Gwinnett-Club Assoc. v. Southern Elec. Supply Co., 242 Ga.App. 507, 508, 529 S.E.2d 636 (2000). While strict compliance may not be required for all portions of the lien statutes,[2] Georgia courts have generally required that a lienholder strictly comply with the notice provisions of these statutes. See Horner v. Robinson, 299 Ga.App. 327, 330(2), 682 S.E.2d 578 (2009); see also Purser Truck Sales v. Horton, 276 Ga.App. 17, 19-20(2), 622 S.E.2d 405 (2005); A Tow, Inc. v. Williams, 245 Ga.App. 661, 538 S.E.2d 542 (2000). Nothing in the language of OCGA § 44-14-367 provides that substantial compliance with the notice provision is sufficient; rather the title of the statute indicates that it is a "required statement," and the statute provides the lien "shall include" the statement.
Although Handy Andy may have altered the notice language inadvertently, we conclude that these alterations cannot be viewed as mere typographical errors. Rather the Handy Andy language provides misinformation regarding the applicable law. The Handy Andy language incorrectly informed the property owners that the lien expired within 365 days, but such liens do not expire by operation of law until 395 days, or 30 additional days, have passed. And it is timely notice of the commencement of a lien *592 action, not notice of the lien itself, that prevents the expiration of the lien. Accordingly, we conclude that the trial court correctly granted summary judgment to the Appellees.
Judgment affirmed.
BARNES, P.J., and BLACKWELL, J., concur.
NOTES
[1] OCGA § 44-14-367 further provides that "[a] lien shall expire sooner and be disregarded once it is determined that no notice of commencement was timely filed in response to a notice of contest pursuant to Code Section 44-14-368."

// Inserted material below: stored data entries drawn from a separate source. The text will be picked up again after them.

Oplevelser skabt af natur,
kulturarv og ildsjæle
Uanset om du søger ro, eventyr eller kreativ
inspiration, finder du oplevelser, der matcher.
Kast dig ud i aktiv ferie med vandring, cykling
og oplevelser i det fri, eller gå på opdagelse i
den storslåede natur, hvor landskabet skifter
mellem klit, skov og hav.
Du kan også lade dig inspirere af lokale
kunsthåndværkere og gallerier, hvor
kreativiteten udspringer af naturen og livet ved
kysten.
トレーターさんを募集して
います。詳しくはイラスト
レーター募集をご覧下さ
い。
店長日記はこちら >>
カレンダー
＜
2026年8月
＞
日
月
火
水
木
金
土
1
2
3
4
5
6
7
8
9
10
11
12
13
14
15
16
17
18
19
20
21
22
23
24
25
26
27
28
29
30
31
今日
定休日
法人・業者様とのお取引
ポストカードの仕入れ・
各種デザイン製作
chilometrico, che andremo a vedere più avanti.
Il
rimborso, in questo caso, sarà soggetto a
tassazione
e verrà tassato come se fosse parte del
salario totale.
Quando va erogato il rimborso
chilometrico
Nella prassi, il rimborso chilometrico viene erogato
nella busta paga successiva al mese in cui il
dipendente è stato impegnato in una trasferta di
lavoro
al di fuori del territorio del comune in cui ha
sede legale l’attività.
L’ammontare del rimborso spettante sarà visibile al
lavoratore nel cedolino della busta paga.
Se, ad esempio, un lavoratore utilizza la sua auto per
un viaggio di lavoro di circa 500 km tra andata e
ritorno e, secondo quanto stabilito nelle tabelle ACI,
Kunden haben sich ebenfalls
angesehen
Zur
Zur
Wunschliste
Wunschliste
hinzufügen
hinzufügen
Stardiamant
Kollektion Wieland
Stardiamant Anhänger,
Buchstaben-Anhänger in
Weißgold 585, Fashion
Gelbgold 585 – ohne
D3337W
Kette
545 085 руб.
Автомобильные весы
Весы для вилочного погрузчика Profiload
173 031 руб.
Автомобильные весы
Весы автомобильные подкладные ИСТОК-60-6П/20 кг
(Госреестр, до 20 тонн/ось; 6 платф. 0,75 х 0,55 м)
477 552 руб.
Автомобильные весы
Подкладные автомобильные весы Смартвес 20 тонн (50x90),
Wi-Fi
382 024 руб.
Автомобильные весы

[2] "[A]s to questions other than class of persons and kind of property, the courts should give the [lien] statutes a fair and equitable construction." Athens Lumber Co. v. Burton, 84 Ga.App. 249, 251, 66 S.E.2d 124 (1951). "Reason and equity unite in a conclusion that a materialman or laborer should not be deprived of the lien for reasons beyond his control and in the realm of the statute where a strict construction is not required." (Citation and punctuation omitted.) Melton v. Pacific Southern Mtg. Trust, 241 Ga. 589, 593, 247 S.E.2d 76 (1978). Compliance with the clear notice provision of OCGA § 44-14-367 was not a matter beyond Handy Andy's control, nor does it fall in the realm of the statute where strict construction is not required, such as OCGA § 44-14-361.1(a)(2), which requires that a lien be "in substance" like the statutory language. See, e.g., J.H. Morris Bldg. Supplies v. Brown, 245 Ga. 178, 264 S.E.2d 9 (1980) (holding that under predecessor to OCGA § 44-14-361.1(a)(2) lien not invalidated because lienholder failed to specify the amount or due date in the lien claim); Vulcan Constr. Materials v. Franklin Builders Properties, 298 Ga.App. 120, 122-123, 679 S.E.2d 356 (2009) (same where lien failed to state the date the claim was due).